Тучи над городом встали | страница 37



Отец стоял у окна, очень прямой, статный, каким он бывал в последнее время нечасто, стоял, чуть склонив молодую густоволосую, растрепанную голову, и смотрел вниз. Не знаю, что он там видел. Тот пролет, по которому он ходил к ней, короткий пролет улицы, и с третьего этажа кажется, что человек идет не туда, куда ты думаешь. Коротенький пролет — три-четыре дома, булыжная мостовая, а дальше не видно... А дальше-то уже ясно, куда человек пойдет... Маленький, грязный кусочек улицы в бедном, скудном снегу, словно он не выпал с неба, а от холода пророс сквозь булыжник.

Не знаю, что еще отец там увидел. Впрочем, он любил стоять и смотреть просто так...

— Мы больше не будем танцевать? — спросил я у нее.

— Нет, на сегодня хватит.

Глава 10

Отец ушел ее провожать, а я заснул. Что-то во мне еще гудело и билось, шум был прерывистый, будто я засыпал не в комнате, а на морском берегу. Я засыпал на морском берегу в Геленджике над бухтой, там, где я был с отцом за несколько лет до войны.

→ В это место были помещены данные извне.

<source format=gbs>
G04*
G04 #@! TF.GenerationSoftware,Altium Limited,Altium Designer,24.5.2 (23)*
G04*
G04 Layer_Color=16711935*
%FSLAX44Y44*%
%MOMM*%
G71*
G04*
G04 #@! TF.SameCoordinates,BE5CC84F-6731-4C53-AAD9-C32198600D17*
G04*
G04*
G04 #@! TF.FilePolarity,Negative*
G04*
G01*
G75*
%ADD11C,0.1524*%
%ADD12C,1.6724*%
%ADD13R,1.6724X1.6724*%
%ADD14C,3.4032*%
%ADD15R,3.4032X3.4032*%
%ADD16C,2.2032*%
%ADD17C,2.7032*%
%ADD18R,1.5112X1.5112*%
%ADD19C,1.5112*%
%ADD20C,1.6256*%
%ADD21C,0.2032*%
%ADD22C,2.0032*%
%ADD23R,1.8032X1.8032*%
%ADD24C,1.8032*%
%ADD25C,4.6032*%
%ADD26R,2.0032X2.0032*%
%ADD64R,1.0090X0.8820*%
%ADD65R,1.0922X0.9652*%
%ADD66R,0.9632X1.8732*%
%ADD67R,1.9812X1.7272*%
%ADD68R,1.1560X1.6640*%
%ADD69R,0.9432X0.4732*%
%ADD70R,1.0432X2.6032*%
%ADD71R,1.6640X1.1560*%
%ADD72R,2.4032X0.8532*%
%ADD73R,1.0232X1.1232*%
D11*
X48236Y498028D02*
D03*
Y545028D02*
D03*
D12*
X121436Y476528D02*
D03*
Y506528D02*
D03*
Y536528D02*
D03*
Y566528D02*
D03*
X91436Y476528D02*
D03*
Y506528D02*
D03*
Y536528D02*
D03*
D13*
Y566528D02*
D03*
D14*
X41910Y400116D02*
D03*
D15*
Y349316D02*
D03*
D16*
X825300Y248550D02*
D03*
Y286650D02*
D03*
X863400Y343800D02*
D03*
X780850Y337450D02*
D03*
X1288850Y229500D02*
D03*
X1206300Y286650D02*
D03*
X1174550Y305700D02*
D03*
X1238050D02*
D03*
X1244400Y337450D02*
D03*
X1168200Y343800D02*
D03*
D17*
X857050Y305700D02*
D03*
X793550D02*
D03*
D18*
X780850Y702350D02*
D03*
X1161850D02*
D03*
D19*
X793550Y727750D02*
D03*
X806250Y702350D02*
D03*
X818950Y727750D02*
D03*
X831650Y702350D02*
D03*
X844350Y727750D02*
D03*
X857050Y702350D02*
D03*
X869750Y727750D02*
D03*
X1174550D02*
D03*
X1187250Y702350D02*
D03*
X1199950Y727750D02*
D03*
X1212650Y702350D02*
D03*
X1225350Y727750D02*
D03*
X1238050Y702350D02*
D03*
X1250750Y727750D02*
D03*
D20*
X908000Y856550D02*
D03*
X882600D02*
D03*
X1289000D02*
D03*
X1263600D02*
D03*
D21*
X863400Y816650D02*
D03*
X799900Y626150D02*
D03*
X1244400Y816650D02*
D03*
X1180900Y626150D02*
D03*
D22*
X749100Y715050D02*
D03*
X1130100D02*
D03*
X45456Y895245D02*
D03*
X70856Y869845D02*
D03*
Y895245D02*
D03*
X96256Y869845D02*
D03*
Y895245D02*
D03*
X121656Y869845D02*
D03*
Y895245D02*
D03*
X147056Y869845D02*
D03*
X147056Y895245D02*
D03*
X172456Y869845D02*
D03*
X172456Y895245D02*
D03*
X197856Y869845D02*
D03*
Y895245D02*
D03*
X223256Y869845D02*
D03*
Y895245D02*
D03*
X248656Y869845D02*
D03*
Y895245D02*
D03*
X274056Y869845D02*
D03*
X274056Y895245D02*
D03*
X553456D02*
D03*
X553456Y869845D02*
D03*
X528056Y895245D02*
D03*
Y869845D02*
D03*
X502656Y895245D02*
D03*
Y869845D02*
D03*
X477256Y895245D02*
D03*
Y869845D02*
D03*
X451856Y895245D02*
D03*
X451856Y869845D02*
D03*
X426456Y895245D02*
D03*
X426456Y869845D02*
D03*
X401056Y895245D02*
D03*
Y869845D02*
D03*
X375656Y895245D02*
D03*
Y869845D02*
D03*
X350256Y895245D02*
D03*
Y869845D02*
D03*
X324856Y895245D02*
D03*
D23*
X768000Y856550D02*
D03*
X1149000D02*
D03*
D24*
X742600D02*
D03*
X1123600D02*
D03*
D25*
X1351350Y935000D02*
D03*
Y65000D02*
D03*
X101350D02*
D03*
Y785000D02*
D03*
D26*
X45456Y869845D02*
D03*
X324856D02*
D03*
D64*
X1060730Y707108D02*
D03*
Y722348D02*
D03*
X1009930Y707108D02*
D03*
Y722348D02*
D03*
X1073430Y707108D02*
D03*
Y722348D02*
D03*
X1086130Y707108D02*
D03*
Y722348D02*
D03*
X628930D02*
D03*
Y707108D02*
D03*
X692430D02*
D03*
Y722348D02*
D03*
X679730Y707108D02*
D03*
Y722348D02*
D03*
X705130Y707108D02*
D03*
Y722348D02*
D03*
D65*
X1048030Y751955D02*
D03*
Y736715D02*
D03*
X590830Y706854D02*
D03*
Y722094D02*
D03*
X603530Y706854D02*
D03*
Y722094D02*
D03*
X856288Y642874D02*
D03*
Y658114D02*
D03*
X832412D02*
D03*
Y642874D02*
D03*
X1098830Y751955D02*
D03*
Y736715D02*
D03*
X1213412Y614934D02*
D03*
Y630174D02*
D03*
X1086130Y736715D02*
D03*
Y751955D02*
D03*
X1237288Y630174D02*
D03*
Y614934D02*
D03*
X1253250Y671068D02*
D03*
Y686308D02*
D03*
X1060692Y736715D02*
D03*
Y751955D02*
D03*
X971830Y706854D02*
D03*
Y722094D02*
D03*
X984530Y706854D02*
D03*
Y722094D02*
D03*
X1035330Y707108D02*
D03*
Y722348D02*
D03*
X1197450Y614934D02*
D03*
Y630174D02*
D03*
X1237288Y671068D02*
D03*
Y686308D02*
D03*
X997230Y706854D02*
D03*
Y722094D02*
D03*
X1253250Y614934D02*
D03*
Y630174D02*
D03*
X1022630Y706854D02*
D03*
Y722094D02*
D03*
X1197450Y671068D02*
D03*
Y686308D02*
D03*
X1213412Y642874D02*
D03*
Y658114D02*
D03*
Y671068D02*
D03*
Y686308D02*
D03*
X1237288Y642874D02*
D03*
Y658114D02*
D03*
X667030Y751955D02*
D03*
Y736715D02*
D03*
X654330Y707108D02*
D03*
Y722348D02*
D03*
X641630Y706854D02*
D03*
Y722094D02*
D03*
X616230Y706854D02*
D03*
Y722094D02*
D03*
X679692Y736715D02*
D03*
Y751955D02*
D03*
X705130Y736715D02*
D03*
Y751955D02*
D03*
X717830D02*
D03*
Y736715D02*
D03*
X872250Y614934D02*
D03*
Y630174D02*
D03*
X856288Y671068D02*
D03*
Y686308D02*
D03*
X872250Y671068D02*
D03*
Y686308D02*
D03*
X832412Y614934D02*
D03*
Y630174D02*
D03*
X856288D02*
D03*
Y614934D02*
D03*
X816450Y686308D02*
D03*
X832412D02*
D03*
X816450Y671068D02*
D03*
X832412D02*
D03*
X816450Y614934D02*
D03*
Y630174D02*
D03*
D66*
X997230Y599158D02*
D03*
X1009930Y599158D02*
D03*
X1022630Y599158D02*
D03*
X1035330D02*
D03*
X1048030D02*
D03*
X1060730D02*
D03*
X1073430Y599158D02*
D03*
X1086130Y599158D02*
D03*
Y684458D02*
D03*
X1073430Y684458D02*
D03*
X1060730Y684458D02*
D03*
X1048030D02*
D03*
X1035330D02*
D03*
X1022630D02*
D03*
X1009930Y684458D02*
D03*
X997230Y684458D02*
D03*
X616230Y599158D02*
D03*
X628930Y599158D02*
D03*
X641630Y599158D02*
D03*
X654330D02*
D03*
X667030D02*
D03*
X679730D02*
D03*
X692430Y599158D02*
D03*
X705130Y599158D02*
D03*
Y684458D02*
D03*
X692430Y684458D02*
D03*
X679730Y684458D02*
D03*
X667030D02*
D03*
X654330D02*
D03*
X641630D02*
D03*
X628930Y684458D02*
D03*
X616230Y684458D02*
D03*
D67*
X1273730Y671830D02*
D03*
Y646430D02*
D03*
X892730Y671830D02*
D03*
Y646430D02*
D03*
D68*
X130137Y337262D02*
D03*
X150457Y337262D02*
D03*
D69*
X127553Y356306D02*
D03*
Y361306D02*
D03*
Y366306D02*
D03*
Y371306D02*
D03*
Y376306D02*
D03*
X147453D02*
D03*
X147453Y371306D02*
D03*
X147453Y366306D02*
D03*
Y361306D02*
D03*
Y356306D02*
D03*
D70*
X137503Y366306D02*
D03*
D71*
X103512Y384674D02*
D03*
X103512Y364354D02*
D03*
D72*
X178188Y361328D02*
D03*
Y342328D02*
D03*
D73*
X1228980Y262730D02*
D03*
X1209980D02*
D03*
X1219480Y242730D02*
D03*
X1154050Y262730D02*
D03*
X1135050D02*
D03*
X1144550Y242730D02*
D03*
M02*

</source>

Утром мы с ним ходили в чебуречную, обжигаясь, ели вздувшиеся, с желваками жира золотистые чебуреки, потом пили теплую воду, вяло струившуюся из фонтанчика, потом шли на «дикий» пляж. Но там дикости было мало, повсюду валялись смятые в гармошку стаканчики из-под мороженого, бумага, пыльные газеты, и толстые женщины лежали, вывалив груди, так что мне становилось страшно, и я закрывал глаза и скорей бежал купаться. Потом мы шли в шашлычную, отец запивал шашлыки вином «Мукузани», а я малиновой водой, потом мы медленно двигались на самый дикий из всех «диких», пляжей, там было почти пусто и валялись всего лишь две-три бутылки из-под водки, а толстых женщин не было, так как добраться сюда пешком или вплавь они не могли.

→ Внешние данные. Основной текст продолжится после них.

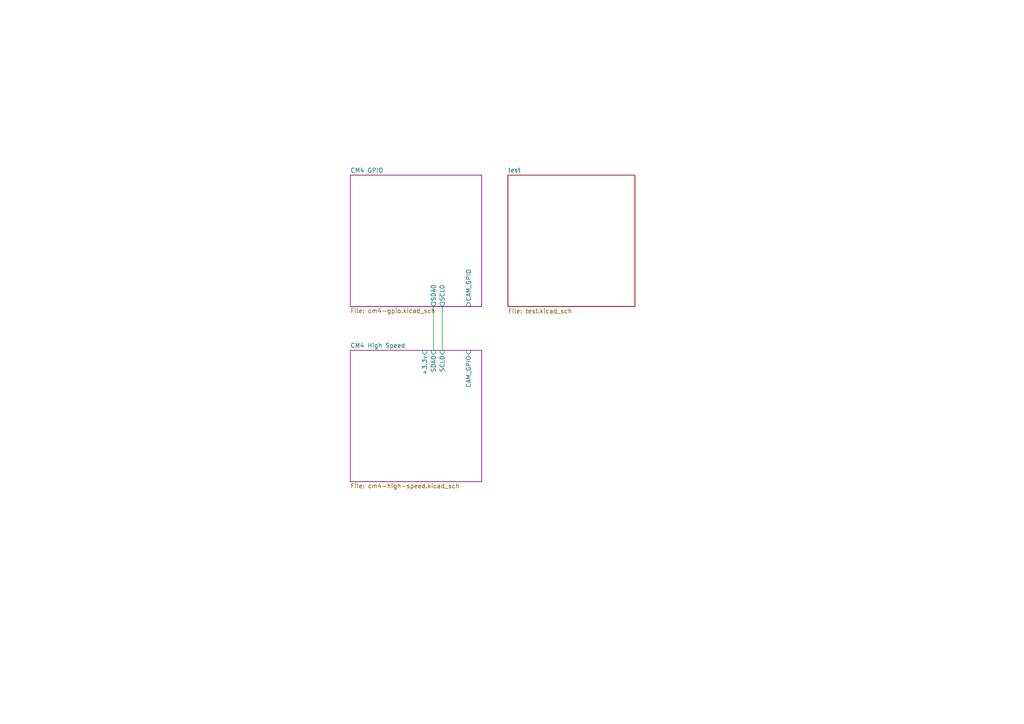
<source format=kicad_sch>
(kicad_sch
	(version 20231120)
	(generator "eeschema")
	(generator_version "8.0")
	(uuid "924c40b2-b3c3-4128-82e8-60e070af015f")
	(paper "A4")
	(title_block
		(title "Raspberry Pi Compute Module 4 AeroGuard")
		(date "2025-02-10")
		(rev "v01")
		(comment 4 "Author: Narain Vazquez")
	)
	(lib_symbols)
	(wire
		(pts
			(xy 128.27 88.9) (xy 128.27 101.6)
		)
		(stroke
			(width 0)
			(type default)
		)
		(uuid "b150f4f1-96ac-4603-bfce-7f034a0a9610")
	)
	(wire
		(pts
			(xy 125.73 88.9) (xy 125.73 101.6)
		)
		(stroke
			(width 0)
			(type default)
		)
		(uuid "da7533f4-3c01-4f11-9eb4-2cb417205e2e")
	)
	(sheet
		(at 147.32 50.8)
		(size 36.83 38.1)
		(fields_autoplaced yes)
		(stroke
			(width 0.1524)
			(type solid)
		)
		(fill
			(color 0 0 0 0.0000)
		)
		(uuid "36d6dbbc-740a-489d-9b67-b39f925e5313")
		(property "Sheetname" "test"
			(at 147.32 50.0884 0)
			(effects
				(font
					(size 1.27 1.27)
				)
				(justify left bottom)
			)
		)
		(property "Sheetfile" "test.kicad_sch"
			(at 147.32 89.4846 0)
			(effects
				(font
					(size 1.27 1.27)
				)
				(justify left top)
			)
		)
		(property "Field2" ""
			(at 147.32 50.8 0)
			(effects
				(font
					(size 1.27 1.27)
				)
				(hide yes)
			)
		)
		(instances
			(project "rpi-cm4-carrier-template"
				(path "/924c40b2-b3c3-4128-82e8-60e070af015f"
					(page "4")
				)
			)
		)
	)
	(sheet
		(at 101.6 101.6)
		(size 38.1 38.1)
		(stroke
			(width 0)
			(type solid)
			(color 132 0 132 1)
		)
		(fill
			(color 255 255 255 0.0000)
		)
		(uuid "caa71f4c-454d-4ac9-b287-456eafb34991")
		(property "Sheetname" "CM4 High Speed"
			(at 101.6 100.9645 0)
			(effects
				(font
					(size 1.27 1.27)
				)
				(justify left bottom)
			)
		)
		(property "Sheetfile" "cm4-high-speed.kicad_sch"
			(at 101.6 140.2085 0)
			(effects
				(font
					(size 1.27 1.27)
				)
				(justify left top)
			)
		)
		(pin "CAM_GPIO" input
			(at 135.89 101.6 90)
			(effects
				(font
					(size 1.27 1.27)
				)
				(justify right)
			)
			(uuid "022e9645-39d6-40b9-b05d-c8677b32e799")
		)
		(pin "SDA0" input
			(at 125.73 101.6 90)
			(effects
				(font
					(size 1.27 1.27)
				)
				(justify right)
			)
			(uuid "ad94107a-dc9d-4433-bf82-cf0930c03992")
		)
		(pin "+3.3v" input
			(at 123.19 101.6 90)
			(effects
				(font
					(size 1.27 1.27)
				)
				(justify right)
			)
			(uuid "62e7bd6c-270b-492f-a66c-9d7eccccb633")
		)
		(pin "SCL0" input
			(at 128.27 101.6 90)
			(effects
				(font
					(size 1.27 1.27)
				)
				(justify right)
			)
			(uuid "4995861a-3351-483c-9357-43457976b051")
		)
		(instances
			(project "rpi-cm4-carrier-template"
				(path "/924c40b2-b3c3-4128-82e8-60e070af015f"
					(page "3")
				)
			)
		)
	)
	(sheet
		(at 101.6 50.8)
		(size 38.1 38.1)
		(stroke
			(width 0)
			(type solid)
			(color 132 0 132 1)
		)
		(fill
			(color 255 255 255 0.0000)
		)
		(uuid "fc4c71a5-1008-4ac4-98db-57c838c57d91")
		(property "Sheetname" "CM4 GPIO"
			(at 101.6 50.1645 0)
			(effects
				(font
					(size 1.27 1.27)
				)
				(justify left bottom)
			)
		)
		(property "Sheetfile" "cm4-gpio.kicad_sch"
			(at 101.6 89.4085 0)
			(effects
				(font
					(size 1.27 1.27)
				)
				(justify left top)
			)
		)
		(pin "CAM_GPIO" input
			(at 135.89 88.9 270)
			(effects
				(font
					(size 1.27 1.27)
				)
				(justify left)
			)
			(uuid "bb25b934-5069-49a8-8d43-3b8b778562ff")
		)
		(pin "SCL0" output
			(at 128.27 88.9 270)
			(effects
				(font
					(size 1.27 1.27)
				)
				(justify left)
			)
			(uuid "b743b246-ad76-4424-80c0-2f128f983eb1")
		)
		(pin "SDA0" output
			(at 125.73 88.9 270)
			(effects
				(font
					(size 1.27 1.27)
				)
				(justify left)
			)
			(uuid "b0d4a344-2b37-41c7-9e38-0642888c3a54")
		)
		(instances
			(project "rpi-cm4-carrier-template"
				(path "/924c40b2-b3c3-4128-82e8-60e070af015f"
					(page "3")
				)
			)
		)
	)
	(sheet_instances
		(path "/"
			(page "1")
		)
	)
)

</source>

Отец не хотел полнеть и поэтому старался не спать после обеда, и делал стойку на руках, и стоял так минуты две или три, так что мне становилось не по себе. Мускулы у него вздувались. Казалось, сейчас они лопнут. У него был очень светлый загар, и мускулы были желтые, как два круглых окаменевших бруса сливочного масла. Потом я хотел делать стойку, но он не велел, так как у меня не было склонности к полноте. Я ложился на спину, камни были уже не горячие, теряли жесткость, теперь они были теплые, словно бы размягчившиеся за день. И я засыпал мгновенно, хотя и не собирался спать, и во сне маячило желтовато-черное теплое пятно; только потом я понимал, что это солнце пробивается в закрытые глаза. Сон был прерывистый; тихо — громко, прибой — отлив, удар — тишина, и это не давало заснуть до конца, до глубины, это и желто-черное пятно солнца. И мне нравилось, что я сплю и не сплю, что я как бы живу во сне и чуть что могу вскочить на ноги. Я не любил и боялся глубокого сна, где ты становишься на несколько часов мертвым, и все люди и вещи отделяются от тебя, ты уже ни в чем не принимаешь участия. Утром я всегда удивлялся, что все продолжается... Чем я становился старше, тем меньше я об этом думал, а во время войны, в Сибири, мне и вовсе было все равно, как мне спать, — лишь бы выспаться как следует, чтоб башка не трещала. Чем ты меньше, тем больше думаешь о всяких таких штуках, тем больше боишься всякой чепухи, а когда взрослеешь, думаешь только о деле.